Correlation Between Check Point and China Resources
Can any of the company-specific risk be diversified away by investing in both Check Point and China Resources at the same time? Although using a correlation coefficient on its own may not help to predict future stock returns, this module helps to understand the diversifiable risk of combining Check Point and China Resources into the same portfolio, which is an essential part of the fundamental portfolio management process.
By analyzing existing cross correlation between Check Point Software and China Resources Beer, you can compare the effects of market volatilities on Check Point and China Resources and check how they will diversify away market risk if combined in the same portfolio for a given time horizon. You can also utilize pair trading strategies of matching a long position in Check Point with a short position of China Resources. Check out your portfolio center. Please also check ongoing floating volatility patterns of Check Point and China Resources.

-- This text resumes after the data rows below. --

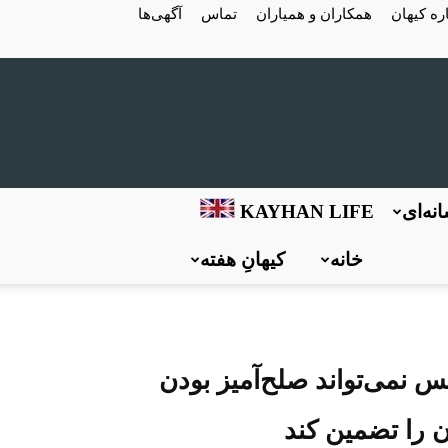
ره کیهان
همکاران و همیاران
تماس
آگهی‌ها
نه‌ای
KAYHAN LIFE
خانه
کیهانِ هفته
س نمی‌تواند صلح‌آمیز بودن
ن را تضمین کند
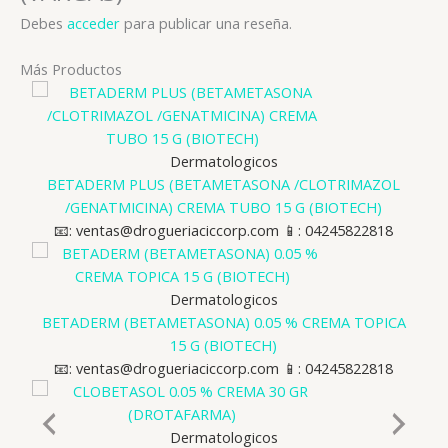
Debes
acceder
para publicar una reseña.
Más Productos
Dermatologicos
BETADERM PLUS (BETAMETASONA /CLOTRIMAZOL
/GENATMICINA) CREMA TUBO 15 G (BIOTECH)
📧: ventas@drogueriaciccorp.com 📱: 04245822818
Dermatologicos
BETADERM (BETAMETASONA) 0.05 % CREMA TOPICA
15 G (BIOTECH)
📧: ventas@drogueriaciccorp.com 📱: 04245822818
Dermatologicos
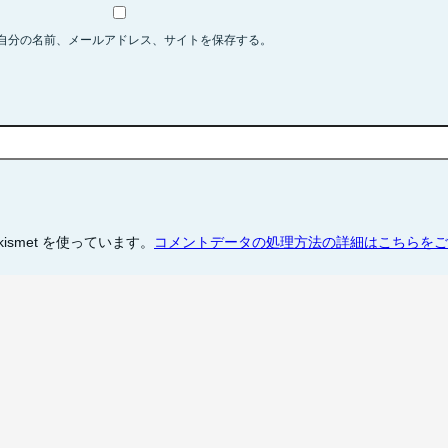
自分の名前、メールアドレス、サイトを保存する。
smet を使っています。
コメントデータの処理方法の詳細はこちらをご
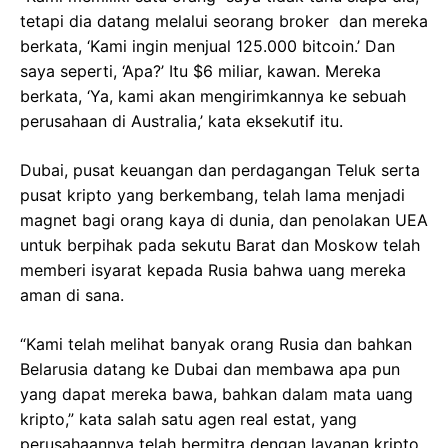
tetapi dia datang melalui seorang broker dan mereka
berkata, ‘Kami ingin menjual 125.000 bitcoin.’ Dan
saya seperti, ‘Apa?’ Itu $6 miliar, kawan. Mereka
berkata, ‘Ya, kami akan mengirimkannya ke sebuah
perusahaan di Australia,’ kata eksekutif itu.
Dubai, pusat keuangan dan perdagangan Teluk serta
pusat kripto yang berkembang, telah lama menjadi
magnet bagi orang kaya di dunia, dan penolakan UEA
untuk berpihak pada sekutu Barat dan Moskow telah
memberi isyarat kepada Rusia bahwa uang mereka
aman di sana.
“Kami telah melihat banyak orang Rusia dan bahkan
Belarusia datang ke Dubai dan membawa apa pun
yang dapat mereka bawa, bahkan dalam mata uang
kripto,” kata salah satu agen real estat, yang
perusahaannya telah bermitra dengan layanan kripto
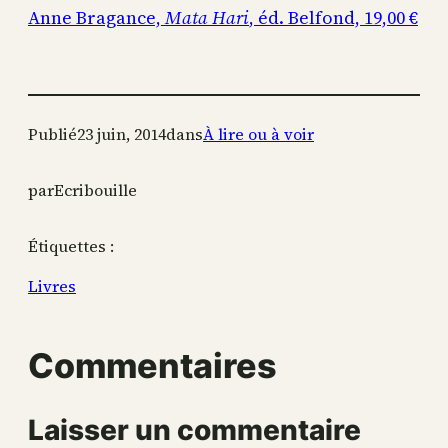
Anne Bragance,
Mata Hari
, éd. Belfond, 19,00 €
Publié
23 juin, 2014
dans
À lire ou à voir
par
Ecribouille
Étiquettes :
Livres
Commentaires
Laisser un commentaire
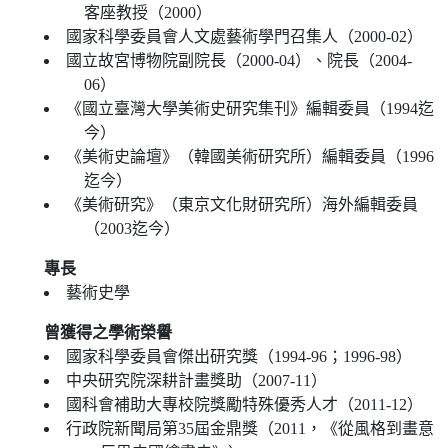
客座教授（2000）
國家科學委員會人文處藝術學門召集人（2000-02）
國立故宮博物院副院長（2000-04）、院長（2004-
06）
《國立臺灣大學美術史研究集刊》編輯委員（1994迄
今）
《美術史論壇》（韓國美術研究所）編輯委員（1996
迄今）
《美術研究》（東京文化財研究所）海外編輯委員
（2003迄今）
專長
藝術史學
曾獲得之學術榮譽
國家科學委員會傑出研究獎（1994-96；1996-98）
中央研究院深耕計畫獎助（2007-11）
國科會補助大專校院獎勵特殊優秀人才（2011-12）
行政院新聞局第35屆金鼎獎（2011，《從風格到畫意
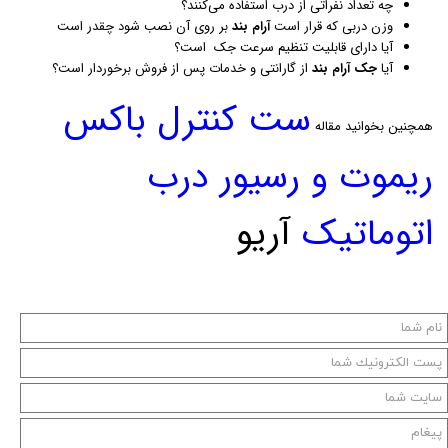
چه تعداد نفراتی از درب استفاده می‌کنند؟
وزن دربی که قرار است
آرام‌ بند
بر روی آن نصب شود چقدر است
آیا دارای قابلیت تنظیم سرعت جک است؟
آیا
جک آرام ‌بند
از گارانتی و خدمات پس از فروش برخوردار است؟
ست کنترل باکس
همچنین بخوانید مقاله
ریموت و رسیور درب
اتوماتیک
آریو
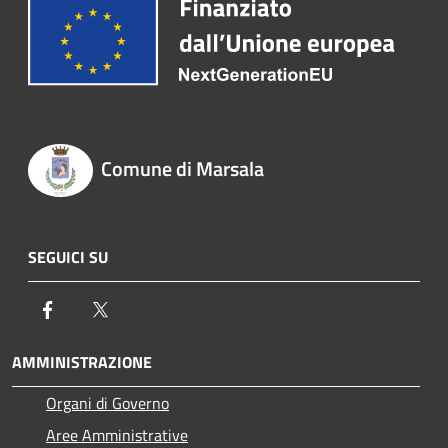
Comune di Marsala
SEGUICI SU
Facebook
Twitter
AMMINISTRAZIONE
Organi di Governo
Aree Amministrative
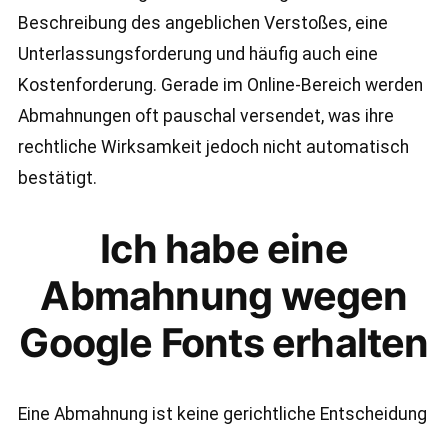
Beschreibung des angeblichen Verstoßes, eine
Unterlassungsforderung und häufig auch eine
Kostenforderung. Gerade im Online-Bereich werden
Abmahnungen oft pauschal versendet, was ihre
rechtliche Wirksamkeit jedoch nicht automatisch
bestätigt.
Ich habe eine
Abmahnung wegen
Google Fonts erhalten
Eine Abmahnung ist keine gerichtliche Entscheidung
und kein Urteil. Sie stellt zunächst nur die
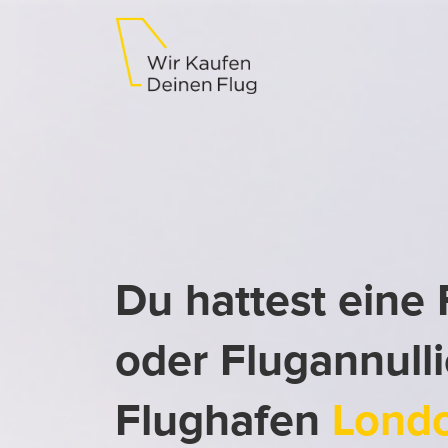
Du hattest eine
oder Flugannull
Flughafen
Lond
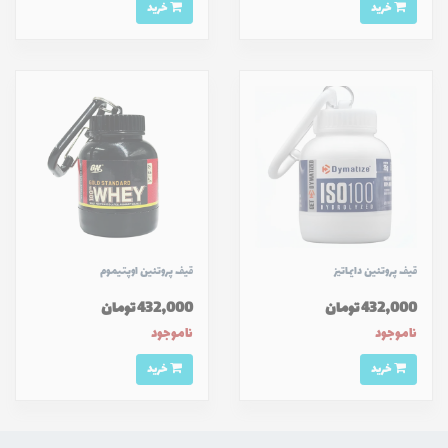
خرید
خرید
قیف پروتئین دايماتيز
قیف پروتئین اوپتیموم
432,000 تومان
432,000 تومان
ناموجود
ناموجود
خرید
خرید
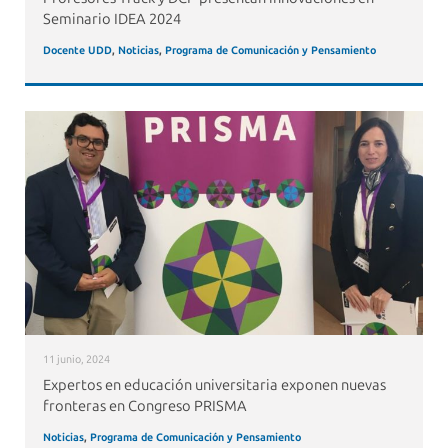
Seminario IDEA 2024
Docente UDD
,
Noticias
,
Programa de Comunicación y Pensamiento
11 junio, 2024
Expertos en educación universitaria exponen nuevas
fronteras en Congreso PRISMA
Noticias
,
Programa de Comunicación y Pensamiento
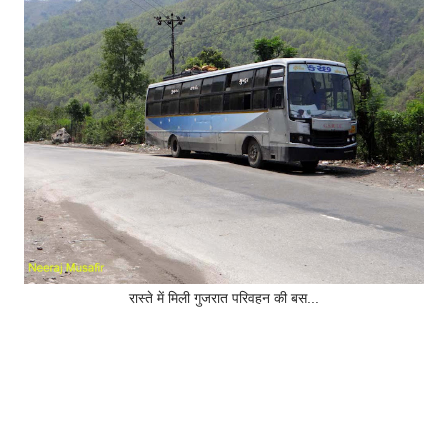
रास्ते में मिली गुजरात परिवहन की बस...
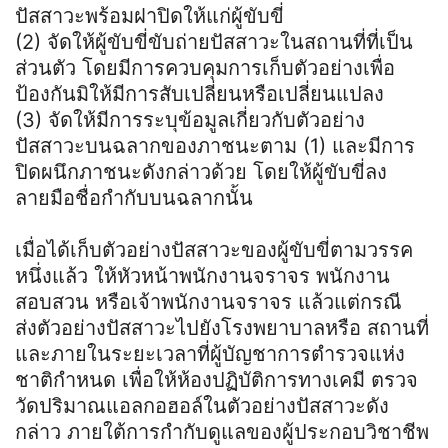
ปัสสาวะพร้อมฝาปิดให้แก่ผู้ขับขี่
(2) จัดให้ผู้ขับขี่ขับถ่ายปัสสาวะในสถานที่ที่เป็น
ส่วนตัว โดยมีการควบคุมการเก็บตัวอย่างเพื่อ
ป้องกันมิให้มีการสับเปลี่ยนหรือเปลี่ยนแปลง
(3) จัดให้มีการระบุข้อมูลเกี่ยวกับตัวอย่าง
ปัสสาวะบนฉลากของภาชนะตาม (1) และมีการ
ปิดผนึกภาชนะดังกล่าวด้วย โดยให้ผู้ขับขี่ลง
ลายมือชื่อกำกับบนฉลากนั้น
เมื่อได้เก็บตัวอย่างปัสสาวะของผู้ขับขี่ตามวรรค
หนึ่งแล้ว ให้หัวหน้าพนักงานจราจร พนักงาน
สอบสวน หรือเจ้าพนักงานจราจร แล้วแต่กรณี
ส่งตัวอย่างปัสสาวะไปยังโรงพยาบาลหรือ สถานที่
และภายในระยะเวลาที่ผู้บัญชาการตำรวจแห่ง
ชาติกำหนด เพื่อให้ห้องปฏิบัติการทางเคมี ตรวจ
วัดปริมาณแอลกอฮอล์ในตัวอย่างปัสสาวะดัง
กล่าว ภายใต้การกำกับดูแลของผู้ประกอบวิชาชีพ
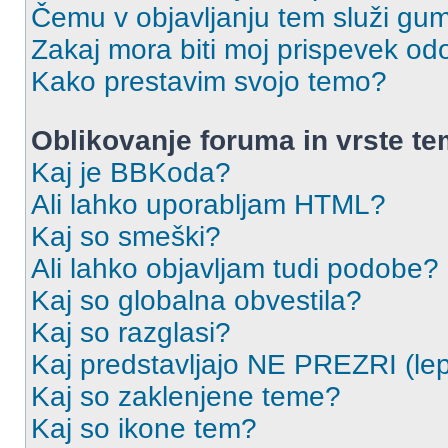
Čemu v objavljanju tem služi gu
Zakaj mora biti moj prispevek o
Kako prestavim svojo temo?
Oblikovanje foruma in vrste t
Kaj je BBKoda?
Ali lahko uporabljam HTML?
Kaj so smeški?
Ali lahko objavljam tudi podobe?
Kaj so globalna obvestila?
Kaj so razglasi?
Kaj predstavljajo NE PREZRI (lep
Kaj so zaklenjene teme?
Kaj so ikone tem?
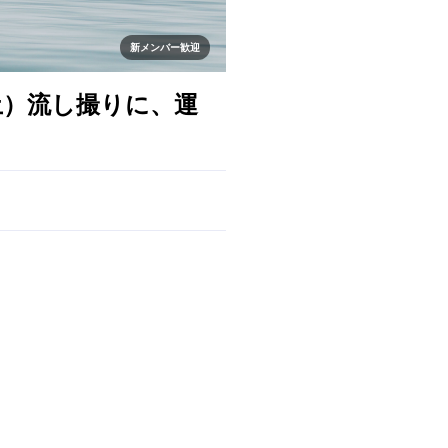
新メンバー歓迎
土）流し撮りに、運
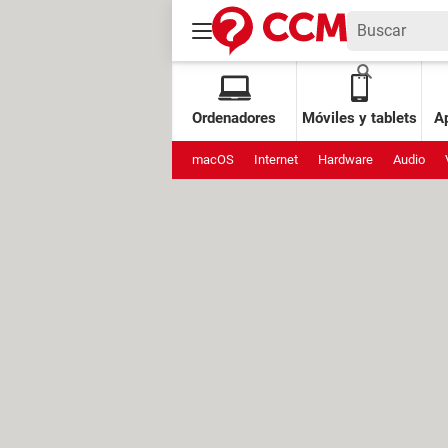
Ordenadores
Móviles y tablets
Ap
macOS
Internet
Hardware
Audio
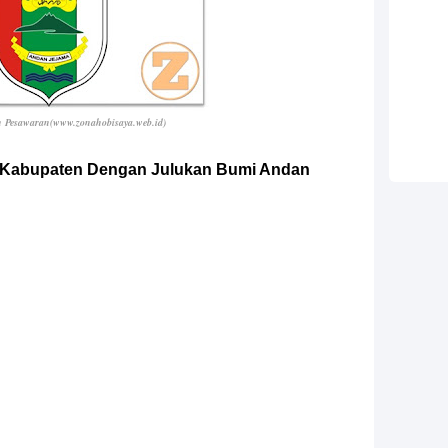
 Pesawaran(www.zonahobisaya.web.id)
, Kabupaten Dengan Julukan Bumi Andan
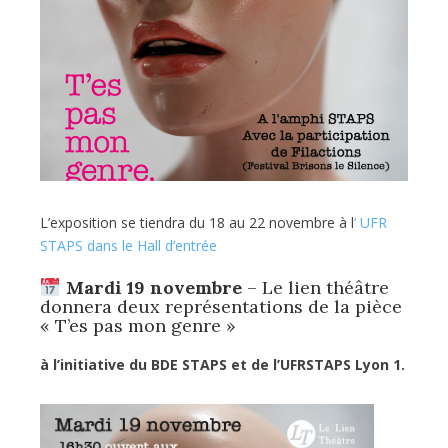
L’exposition se tiendra du 18 au 22 novembre à l
‘ UFR
STAPS dans le Hall d’entrée
Mardi 19 novembre
– Le lien théâtre
donnera deux représentations de la pièce
« T’es pas mon genre »
à l’initiative du BDE STAPS et de l’UFRSTAPS Lyon 1.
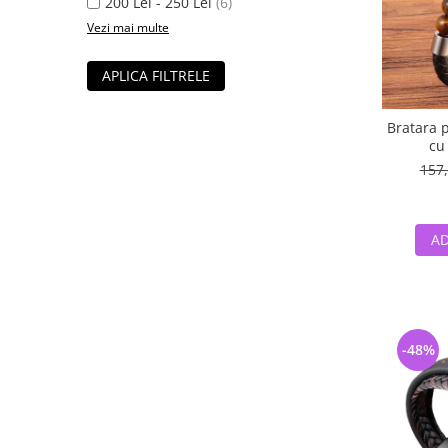
200 Lei - 250 Lei
(6)
Vezi mai multe
APLICA FILTRELE
Bratara p
cu
157,
AD
-48%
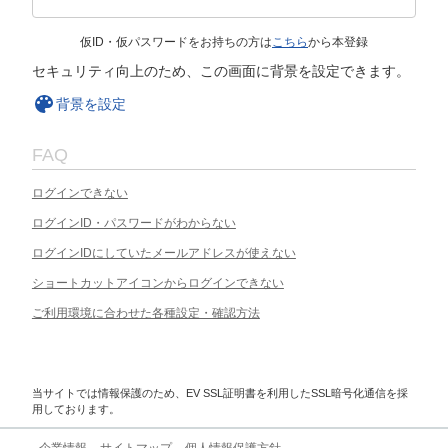
仮ID・仮パスワードをお持ちの方は
こちら
から本登録
セキュリティ向上のため、この画面に背景を設定できます。
背景を設定
FAQ
ログインできない
ログインID・パスワードがわからない
ログインIDにしていたメールアドレスが使えない
ショートカットアイコンからログインできない
ご利用環境に合わせた各種設定・確認方法
当サイトでは情報保護のため、EV SSL証明書を利用したSSL暗号化通信を採
用しております。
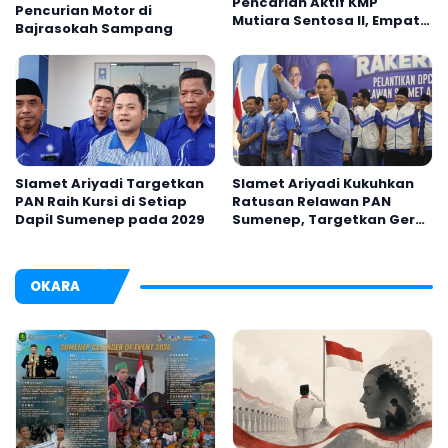
Pencarian Aktif KMP
Pencurian Motor di
Mutiara Sentosa II, Empat
Bajrasokah Sampang
Orang Masih Hilang
Slamet Ariyadi Targetkan
Slamet Ariyadi Kukuhkan
PAN Raih Kursi di Setiap
Ratusan Relawan PAN
Dapil Sumenep pada 2029
Sumenep, Targetkan Gerak
Cepat Bantu Rakyat
OKARA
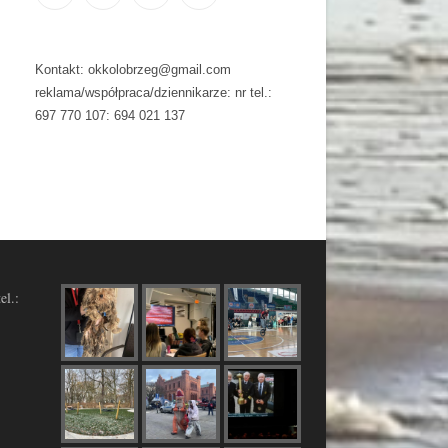
Kontakt: okkolobrzeg@gmail.com
reklama/współpraca/dziennikarze: nr tel.:
697 770 107: 694 021 137
el.:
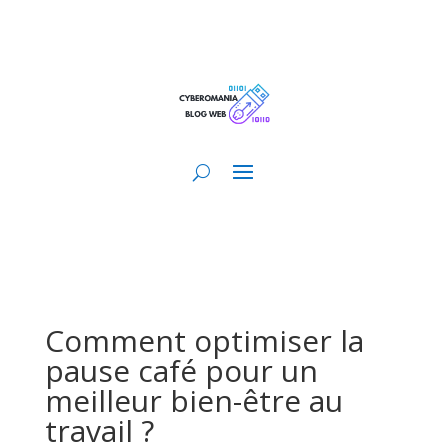
Comment optimiser la
pause café pour un
meilleur bien-être au
travail ?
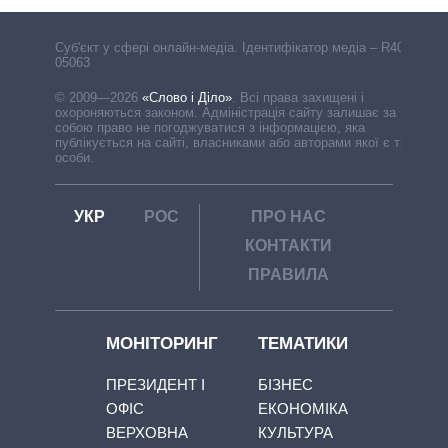
Cуб'єкт у сфері онлайн-медіа. Ідентифікатор медіа – R40-
05063
© 2009—2026
«Слово і Діло»
.
Всі права захищені і
охороняються законом. Адміністрація сайту залишає за
собою право не погоджуватися з інформацією, яка
публікується на сайті, власниками або авторами якої є треті
особи.
УКР
РОС
ПРО НАС
КОНТАКТИ
ПРАВИЛА
МОНІТОРИНГ
ТЕМАТИКИ
ПРЕЗИДЕНТ І
БІЗНЕС
ОФІС
ЕКОНОМІКА
ВЕРХОВНА
КУЛЬТУРА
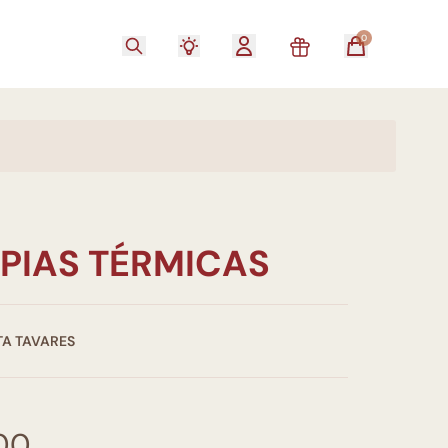
0
PIAS TÉRMICAS
A TAVARES
,00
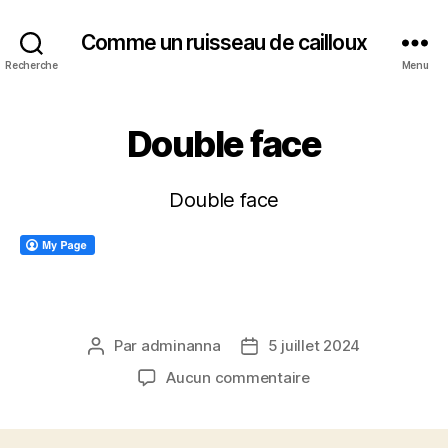
Comme un ruisseau de cailloux
Recherche
Menu
Double face
Double face
Par
adminanna
5 juillet 2024
Auteur
Date
de
de
sur
Aucun commentaire
l’article
l’article
Double
face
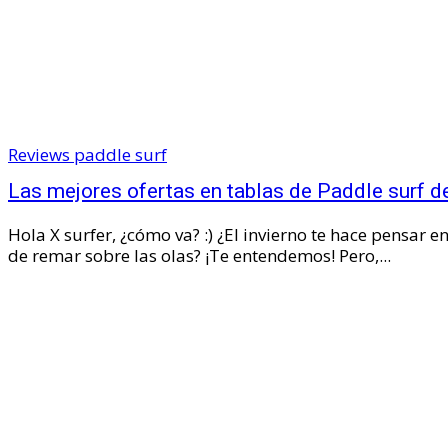
Reviews paddle surf
Las mejores ofertas en tablas de Paddle surf d
Hola X surfer, ¿cómo va? ‍️‍:) ¿El invierno te hace pensar en acurrucarte en casa en lugar
de remar sobre las olas? ¡Te entendemos! Pero,...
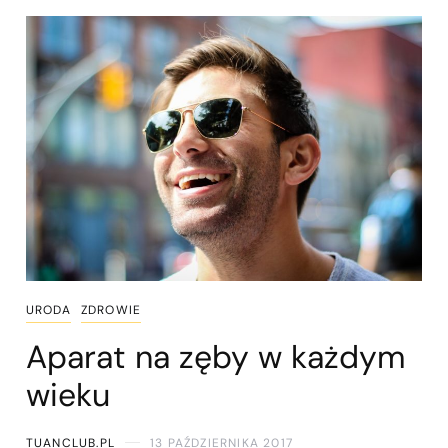
URODA
ZDROWIE
Aparat na zęby w każdym
wieku
TUANCLUB.PL
13 PAŹDZIERNIKA 2017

Diversification Opportunities for Check Point and China Resources
-0.07 | Correlation Coefficient |
Good diversification
The 3 months correlation between Check and China is -0.07. Overlapping area represents the amount of risk that can be diversified away by holding Check Point Software and China Resources Beer in the same portfolio, assuming nothing else is changed. The correlation between historical prices or returns on China Resources Beer and Check Point is a relative statistical measure of the degree to which these equity instruments tend to move together. The correlation coefficient measures the extent to which returns on Check Point Software are associated (or correlated) with China Resources. Values of the correlation coefficient range from -1 to +1, where. The correlation of zero (0) is possible when the price movement of China Resources Beer has no effect on the direction of Check Point i.e., Check Point and China Resources go up and down completely randomly.
Pair Corralation between Check Point and China Resources
Assuming the 90 days trading horizon Check Point Software is expected to generate 0.68 times more return on investment than China Resources. However, Check Point Software is 1.47 times less risky than China Resources. It trades about 0.05 of its potential returns per unit of risk. China Resources Beer is currently generating about -0.02 per unit of risk. If you would invest 18,285 in Check Point Software on April 24, 2025 and sell it today you would earn a total of 660.00 from holding Check Point Software or generate 3.61% return on investment over 90 days.
Time Period | 3 Months [change] |
Direction | Moves Against |
Strength | Insignificant |
Accuracy | 100.0% |
Values | Daily Returns |
Check Point Software vs. China Resources Beer
Performance |
Timeline |
Check Point Software |
China Resources Beer |
Check Point and China Resources Volatility Contrast
Predicted Return Density |
Returns |
Pair Trading with Check Point and China Resources
The main advantage of trading using opposite Check Point and China Resources positions is that it hedges away some unsystematic risk. Because of two separate transactions, even if Check Point position performs unexpectedly, China Resources can make up some of the losses. Pair trading also minimizes risk from directional movements in the market. For example, if an entire industry or sector drops because of unexpected headlines, the short position in China Resources will offset losses from the drop in China Resources' long position.Check Point vs. Apple Inc | Check Point vs. Apple Inc | Check Point vs. Apple Inc | Check Point vs. Apple Inc |
China Resources vs. NISSAN CHEMICAL IND | China Resources vs. Acadia Healthcare | China Resources vs. China BlueChemical | China Resources vs. Wenzhou Kangning Hospital |
Check out your portfolio center.Note that this page's information should be used as a complementary analysis to find the right mix of equity instruments to add to your existing portfolios or create a brand new portfolio. You can also try the Correlation Analysis module to reduce portfolio risk simply by holding instruments which are not perfectly correlated.